What to do?
- Started
- Last post
- 14 Responses
- sigg
I've been getting etrade statements for the better part of 8 years now and I have been throwing them straight into the trash, because I don't ever remember buying stock. (yeah, stupid I know but I thought it was some kind of spam mail). A week ago I decided to open the letter only to discover that 8+ years ago, while working for an obscure company, I purchased a number of stock options through a company purchasing plan. I thought for sure when I was laid off they bought the stock back from me, but it turns out the company only bought back their matching portion of the stock.
Long story short I bought the stock for $12 a share, it's not $72 a share. There's no way (IMO) it will ever hit $85+ or even $100 a share so do I sell it? If so what would etrade charge me and what types of fees would I be looking at come tax time?

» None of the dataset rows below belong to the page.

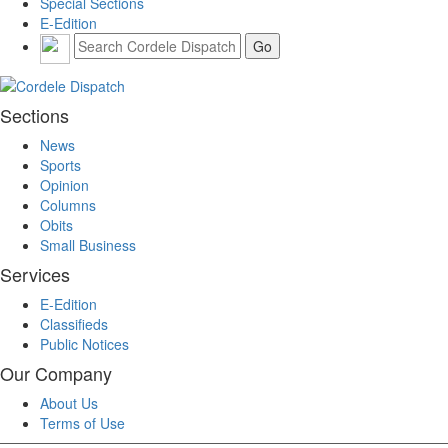
Special Sections
E-Edition
Sections
News
Sports
Opinion
Columns
Obits
Small Business
Services
E-Edition
Classifieds
Public Notices
Our Company
About Us
Terms of Use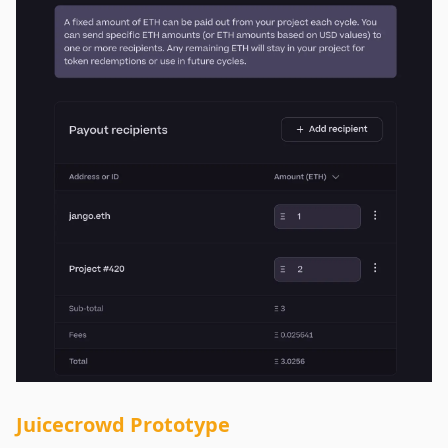
Juicecrowd Prototype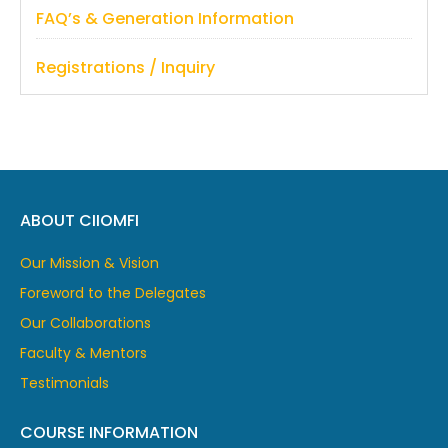
FAQ’s & Generation Information
Registrations / Inquiry
ABOUT CIIOMFI
Our Mission & Vision
Foreword to the Delegates
Our Collaborations
Faculty & Mentors
Testimonials
COURSE INFORMATION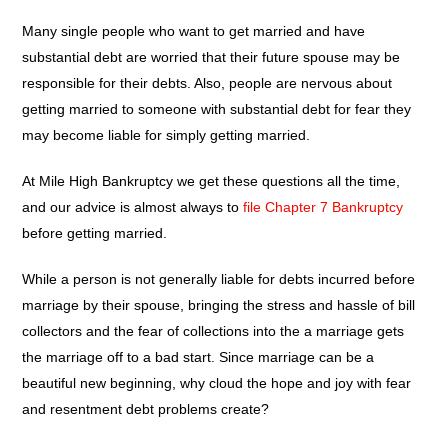
Many single people who want to get married and have
substantial debt are worried that their future spouse may be
responsible for their debts. Also, people are nervous about
getting married to someone with substantial debt for fear they
may become liable for simply getting married.
At Mile High Bankruptcy we get these questions all the time,
and our advice is almost always to
file Chapter 7 Bankruptcy
before getting married.
While a person is not generally liable for debts incurred before
marriage by their spouse, bringing the stress and hassle of bill
collectors and the fear of collections into the a marriage gets
the marriage off to a bad start. Since marriage can be a
beautiful new beginning, why cloud the hope and joy with fear
and resentment debt problems create?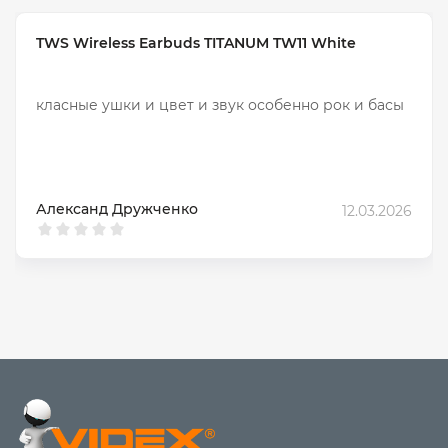
and calls.
For sports
– lightweight, moisture-protected models
TWS Wireless Earbuds TITANUM TW11 White
with a secure fit.
For music
– models with quality sound
For travel
– long battery life, noise cancellation and
класные ушки и цвет и звук особенно рок и басы
comfort.
Why choose HAVIT wireless
headphones?
Quality sound without delays
Александ Дружченко
12.03.2026
Long battery life without recharging
Smart functions – touch control, voice assistant;
Models with ENC and ANC noise cancellation
Comfortable for long-term wear
Wide assortment
Comparison of popular HAVIT models
Battery
Model
Type
Features
life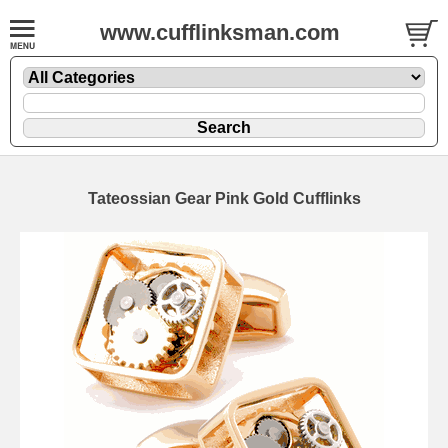
www.cufflinksman.com
Tateossian Gear Pink Gold Cufflinks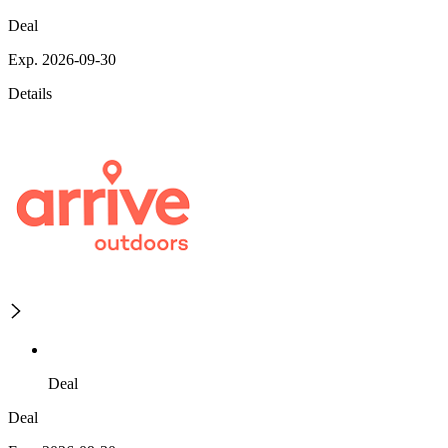
Deal
Exp. 2026-09-30
Details
Deal
Deal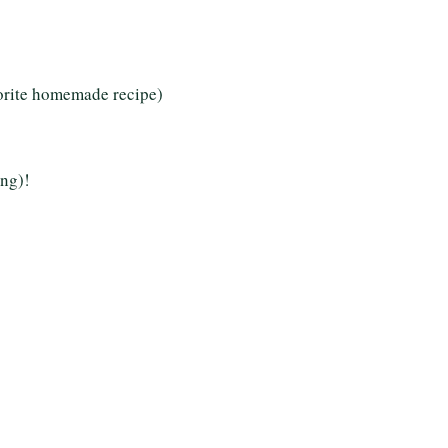
vorite homemade recipe)
ing)!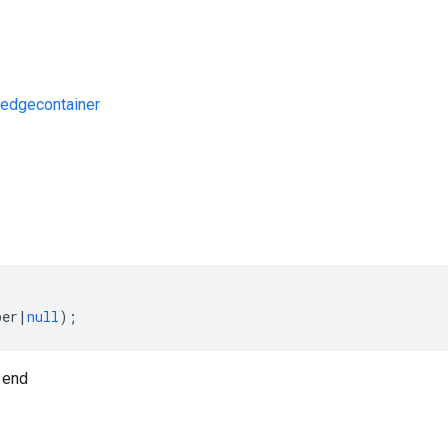
edgecontainer
s
ber
|
null
);
 end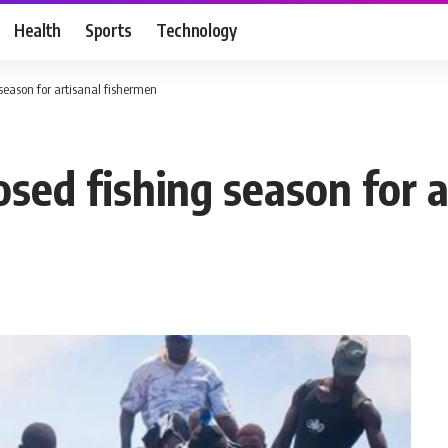
Health
Sports
Technology
 season for artisanal fishermen
osed fishing season for 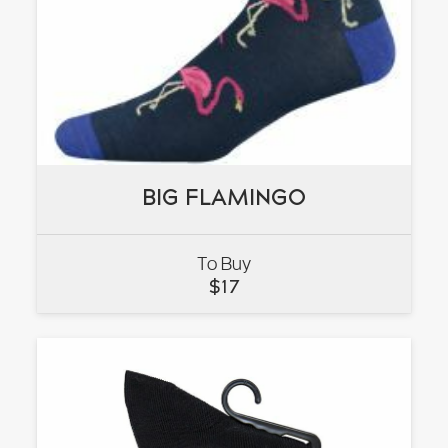
BIG FLAMINGO
BIG FLAMINGO
To Buy
VIEW
$
17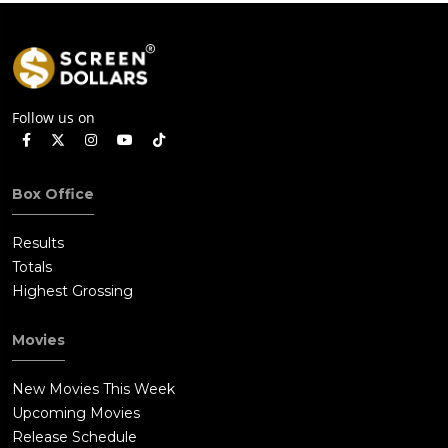
Follow us on
Box Office
Results
Totals
Highest Grossing
Movies
New Movies This Week
Upcoming Movies
Release Schedule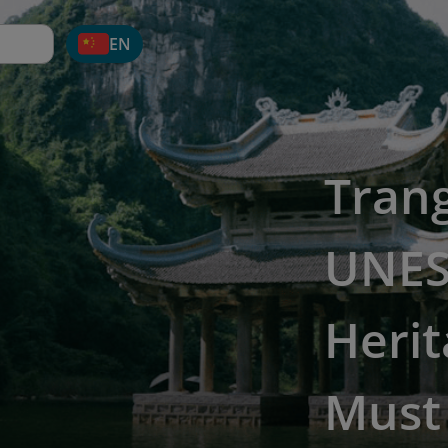
EN
Tran
UNES
Herit
Must 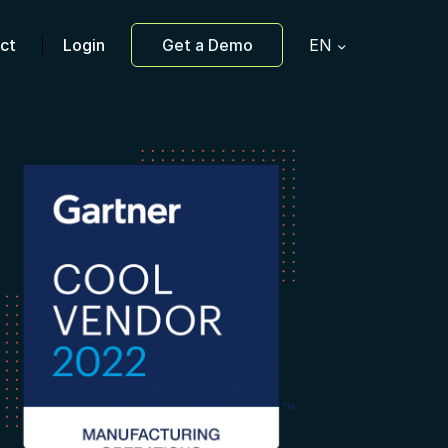
ct
Login
Get a Demo
EN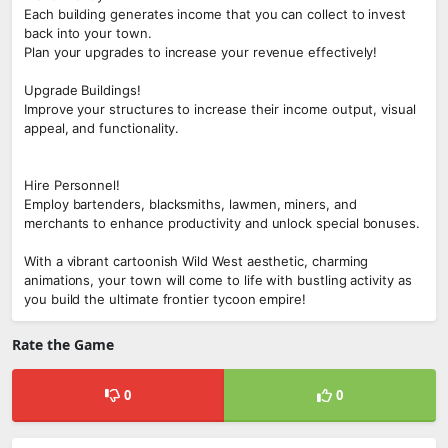
Each building generates income that you can collect to invest
back into your town.
Plan your upgrades to increase your revenue effectively!
Upgrade Buildings!
Improve your structures to increase their income output, visual
appeal, and functionality.
Hire Personnel!
Employ bartenders, blacksmiths, lawmen, miners, and
merchants to enhance productivity and unlock special bonuses.
With a vibrant cartoonish Wild West aesthetic, charming
animations, your town will come to life with bustling activity as
you build the ultimate frontier tycoon empire!
Rate the Game
0
0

Any help would be much appreciated.
- pinkfloyd0
Which stock was it? You don't have to answer this part, but I was curious to know how many shares you have.
- DRIFTMONKEY0
pffft... found money! Go ape shit dude.
- dskz0
sell sell sell
- akrok0
don't sell now. hold on a bit longer. 2-3 years. probably go up.
- monospaced0
sell
- pinkfloyd0
So for every 100 shares you bought at $12, it's gone up to $72 a share bringing the total to $7,200 per 100 shares. Nice
- monNom0
Talk to an accountant and find out the best way to get rid of them with the lowest tax hit. 'Cause I believe options are taxed as income, rather than straight capital gains (may vary by jurisdiction).
- sigg0
^ That's right on the money pinkfloyd.
I'd keep it for a few more years but looking at the stocks past year it's grown from $30 in jan 2010 to $77 jan 2011, being pretty dormant it's whole life at or around $20 a share after I bought it. I'm afraid if I keep it, it might drop back down and I sure don't want to get greedy and wait for it to get to $100, when what it's worth now is more than enough.
- OSFA0
- GeorgesII0
pretty cool,
i'll advise you to keep it for another year or two,
but I don't know shit about finance,
- Amicus0
If you don't own your own house yet this seems like the perfect downpayment. House prices are depressed in many parts of the world right now – not in Australia :( – and you could make healthy returns over the next few years while paying off your own mortgage, not someone elses.